The TCT is entirely optional. Because it is derived from concept_isa — which is already in every sct sqlite output — it can be added to any existing database at any time without re-reading the original NDJSON artefact.

Build the TCT

Apply to an existing database:

sct tct --db snomed.db
# spinner: Building TCT for 831,132 concepts (5000/831132)...
# Done. 18,432,601 ancestor-descendant pairs in concept_ancestors.

Or build it in a single step alongside the main load:

sct sqlite --input snomed.ndjson --output snomed.db --transitive-closure

Both call the same underlying algorithm and produce identical output. The --transitive-closure flag is a convenience shorthand for pipelines that want everything in one command.

To include self-referential rows (depth = 0, ancestor_id = descendant_id) — useful if your queries always want "descendants including self":

sct tct --db snomed.db --include-self

Verify with sct info

sct info snomed.db

Without TCT:

IS-A edges:        504,216
TCT:               not present  (run `sct tct --db <file>` to build)

After sct tct:

IS-A edges:        504,216
TCT rows:          18,432,601

Performance comparison

The queries below are equivalent — both return all descendants of Myocardial infarction (22298006) in the IS-A hierarchy.

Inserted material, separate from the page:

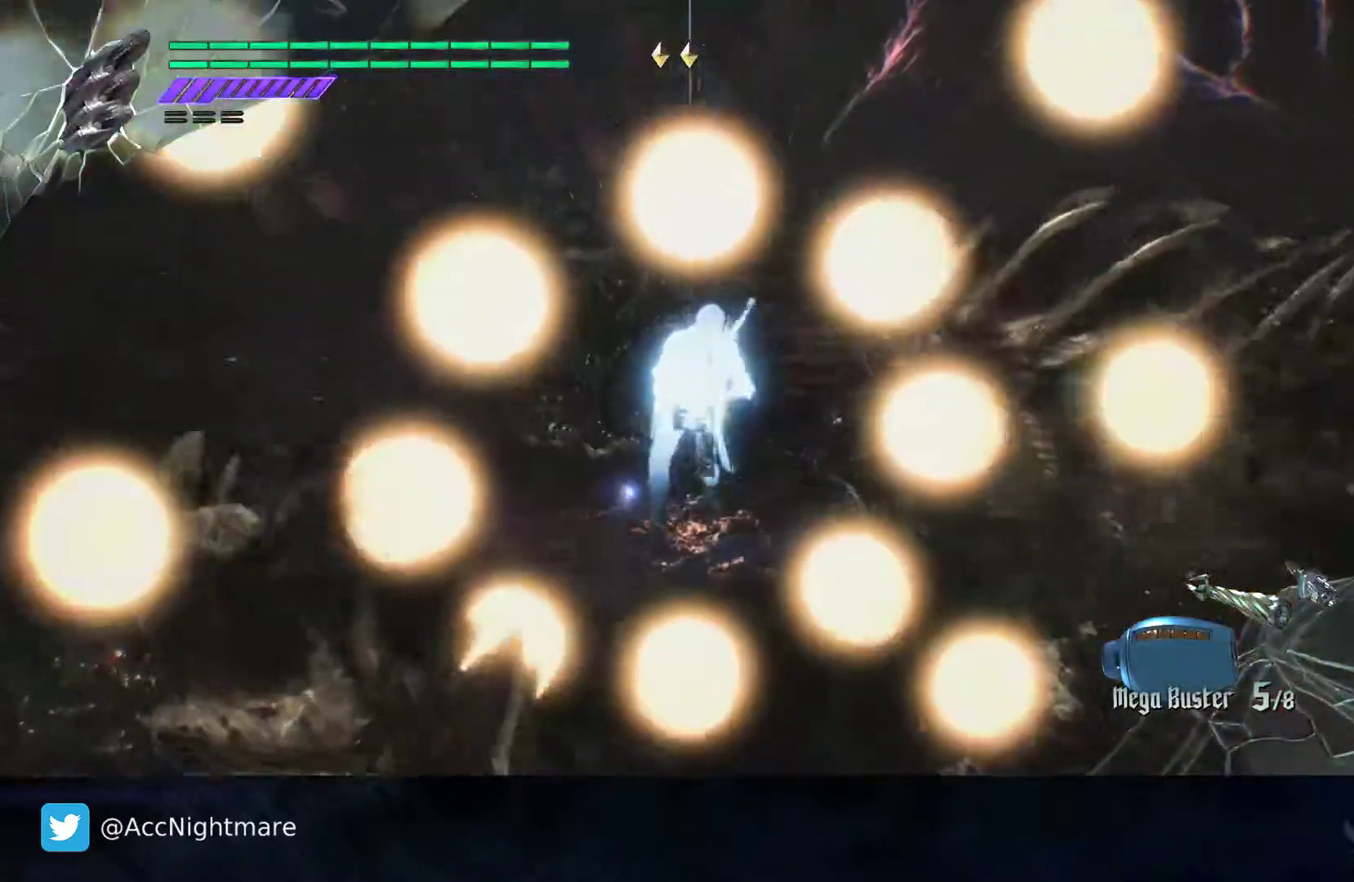
Gameplay with a controller (PlayStation layout); each line is a JSON object with the inputs held at the frame after it. "events" lists button and stick changes between this image and that frame as [ms after this image, input, new state], when the widget could be followed in between. Not read: R1 SQUARE.
{"buttons": ["CROSS"], "left_stick": "down-right", "right_stick": "center", "events": [[67, "CROSS", "up"], [100, "left_stick", "down-right"], [233, "CROSS", "down"]]}
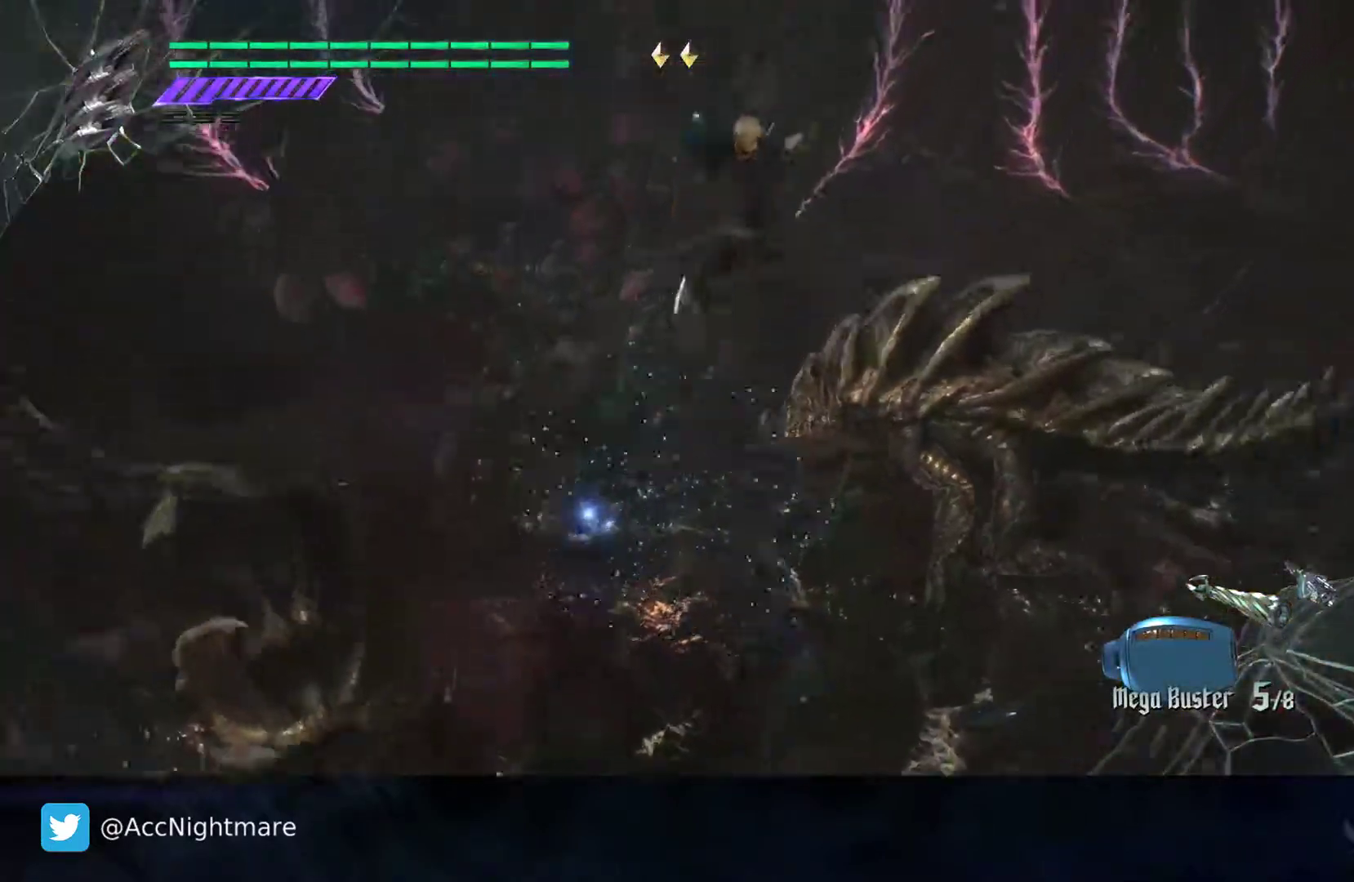
{"buttons": ["CROSS"], "left_stick": "down-right", "right_stick": "center", "events": [[17, "CROSS", "up"], [250, "CROSS", "down"]]}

The TCT version replaces a full recursive tree-walk with a single index seek.

Without TCT — recursive CTE (~4 ms on UK Monolith):

sqlite3 snomed.db <<EOF
.timer on
WITH RECURSIVE descendants(id) AS (
  SELECT child_id FROM concept_isa WHERE parent_id = '22298006'
  UNION
  SELECT ci.child_id FROM concept_isa ci
    JOIN descendants d ON ci.parent_id = d.id
)
SELECT COUNT(*) FROM descendants;
EOF

With TCT — indexed lookup (<1 ms on UK Monolith):

sqlite3 snomed.db <<EOF
.timer on
SELECT COUNT(*) FROM concept_ancestors WHERE ancestor_id = '22298006';
EOF

Both return the same count. The TCT version is faster because the index on ancestor_id gives SQLite a direct range scan over a single column, with no recursion.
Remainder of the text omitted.